● Document section
╔══

To be fair, AI receives a lot of hype—the headlines make it seem like magic. Google’s AlphaGo Zero learned the world’s most difficult board game in just three days and beats champions; Nvidia’s AI generated photorealistic images of good-looking people just by looking at pictures of celebrities.

AlphaGo and Nvidia did so using a technology called generative adversarial networks, which pits two AI systems against each another, enabling them to learn from each other. The trick was that before the networks battled each other, they received a lot of coaching. More importantly, their problems and outcomes were well defined.

These approaches are not applicable to most business systems, which can’t be turned into a game, because they don’t have clearly defined outcomes and they deal with far too many variables.

Take the problem of inventory management, which has the clearest of all objectives: to minimize inventory investment and maximize customer service and sales. Many external factors affect inventory decisions; it is nothing like having just two players, able to see each other’s moves. And the rules keep changing. It takes more than computing capacity and clever algorithms to “win”.

╚══

● Given entries
╔══

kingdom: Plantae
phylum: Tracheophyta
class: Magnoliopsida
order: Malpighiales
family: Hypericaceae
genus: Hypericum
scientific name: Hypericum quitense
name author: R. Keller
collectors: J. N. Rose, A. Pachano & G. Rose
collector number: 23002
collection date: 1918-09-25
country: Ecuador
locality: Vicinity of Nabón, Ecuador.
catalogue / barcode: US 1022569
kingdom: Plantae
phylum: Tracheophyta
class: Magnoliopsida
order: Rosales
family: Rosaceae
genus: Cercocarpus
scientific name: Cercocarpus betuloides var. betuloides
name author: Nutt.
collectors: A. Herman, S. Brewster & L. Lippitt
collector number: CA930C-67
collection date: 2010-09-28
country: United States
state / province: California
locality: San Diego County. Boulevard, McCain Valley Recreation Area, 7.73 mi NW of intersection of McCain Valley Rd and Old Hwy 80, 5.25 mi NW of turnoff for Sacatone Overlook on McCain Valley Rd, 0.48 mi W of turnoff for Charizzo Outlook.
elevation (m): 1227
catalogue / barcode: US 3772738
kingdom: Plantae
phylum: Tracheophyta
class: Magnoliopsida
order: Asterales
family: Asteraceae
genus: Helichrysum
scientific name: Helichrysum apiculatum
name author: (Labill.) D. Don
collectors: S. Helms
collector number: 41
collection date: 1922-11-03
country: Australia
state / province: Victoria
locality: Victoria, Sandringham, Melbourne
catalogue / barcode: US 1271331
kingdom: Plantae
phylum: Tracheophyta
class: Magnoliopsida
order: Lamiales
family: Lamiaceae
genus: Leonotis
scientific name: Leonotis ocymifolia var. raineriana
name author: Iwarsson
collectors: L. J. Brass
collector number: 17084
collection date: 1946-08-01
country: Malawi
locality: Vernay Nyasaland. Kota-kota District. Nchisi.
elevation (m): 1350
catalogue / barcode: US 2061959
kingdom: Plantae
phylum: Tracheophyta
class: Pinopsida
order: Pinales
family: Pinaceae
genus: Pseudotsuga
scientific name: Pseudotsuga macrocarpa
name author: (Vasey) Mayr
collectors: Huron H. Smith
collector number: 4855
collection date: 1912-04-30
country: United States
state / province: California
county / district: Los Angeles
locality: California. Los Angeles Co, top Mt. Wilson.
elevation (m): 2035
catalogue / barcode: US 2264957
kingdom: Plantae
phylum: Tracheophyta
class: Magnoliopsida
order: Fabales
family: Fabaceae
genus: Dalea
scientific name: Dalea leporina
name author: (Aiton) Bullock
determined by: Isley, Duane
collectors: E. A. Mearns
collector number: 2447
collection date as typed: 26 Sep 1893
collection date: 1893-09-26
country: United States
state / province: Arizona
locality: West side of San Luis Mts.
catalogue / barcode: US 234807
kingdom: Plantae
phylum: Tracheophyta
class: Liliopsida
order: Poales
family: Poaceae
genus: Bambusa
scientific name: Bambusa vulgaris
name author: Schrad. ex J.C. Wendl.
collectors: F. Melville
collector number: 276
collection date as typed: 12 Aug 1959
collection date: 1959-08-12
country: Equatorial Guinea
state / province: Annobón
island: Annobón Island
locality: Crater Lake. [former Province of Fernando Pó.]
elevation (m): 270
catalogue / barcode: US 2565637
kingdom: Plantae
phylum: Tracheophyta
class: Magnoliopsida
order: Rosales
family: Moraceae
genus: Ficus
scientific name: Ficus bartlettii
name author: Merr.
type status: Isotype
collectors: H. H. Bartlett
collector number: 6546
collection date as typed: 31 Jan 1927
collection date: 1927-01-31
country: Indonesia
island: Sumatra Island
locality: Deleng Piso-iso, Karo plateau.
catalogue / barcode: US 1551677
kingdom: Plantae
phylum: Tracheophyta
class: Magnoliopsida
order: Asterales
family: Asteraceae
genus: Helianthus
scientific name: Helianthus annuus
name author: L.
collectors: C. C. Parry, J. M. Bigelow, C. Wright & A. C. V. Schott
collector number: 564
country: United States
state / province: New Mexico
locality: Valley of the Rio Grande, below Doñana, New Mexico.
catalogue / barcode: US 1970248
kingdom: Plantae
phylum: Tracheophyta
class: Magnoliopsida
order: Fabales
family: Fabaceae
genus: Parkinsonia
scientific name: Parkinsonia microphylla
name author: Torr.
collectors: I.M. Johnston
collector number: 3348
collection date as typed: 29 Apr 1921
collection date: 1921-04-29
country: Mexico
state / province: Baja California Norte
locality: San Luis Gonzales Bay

╚══

● Work instructions
• 1. Rewrite the passage on AI hype between "These approaches are" and "too many variables.", inclusive, changing "business systems" to "enterprise systems".
• 2. Continue the passage on AI hype from its last sentence.

● Expected results
• 1.
These approaches are not applicable to most enterprise systems, which can’t be turned into a game, because they don’t have clearly defined outcomes and they deal with far too many variables.

• 2.
The problems become even more complex when analysing public-health data to predict and prevent the spread of disease; making personalized treatment decisions based on medical data; scheduling preventive maintenance for industrial equipment based on sensor data; and identifying credit fraud in real time. These are some of the many uses for AI in business, but AI is still in its infancy.

Today’s AI systems do their best to reproduce the functioning of the human brain’s neural networks, but their abilities are limited. They use a technique called deep learning, which adjusts the relationships of computer instructions designed to behave like neurons. Put simply, you tell an AI exactly what you want it to learn and provide it with clearly labelled examples, and it detects patterns in the examples and stores them for future application. Its patterns’ accuracy depends on data: the more examples you give it, the more useful it becomes.

And herein lies a problem: an AI is only as good as the data it receives, and is able to interpret them only within the narrow confines of the supplied context. It doesn’t “understand” what it has analysed, and so it is unable to apply its analysis to scenarios in other contexts. And it can’t distinguish causation from correlation. AI is more like an Excel spreadsheet on steroids than a thinker.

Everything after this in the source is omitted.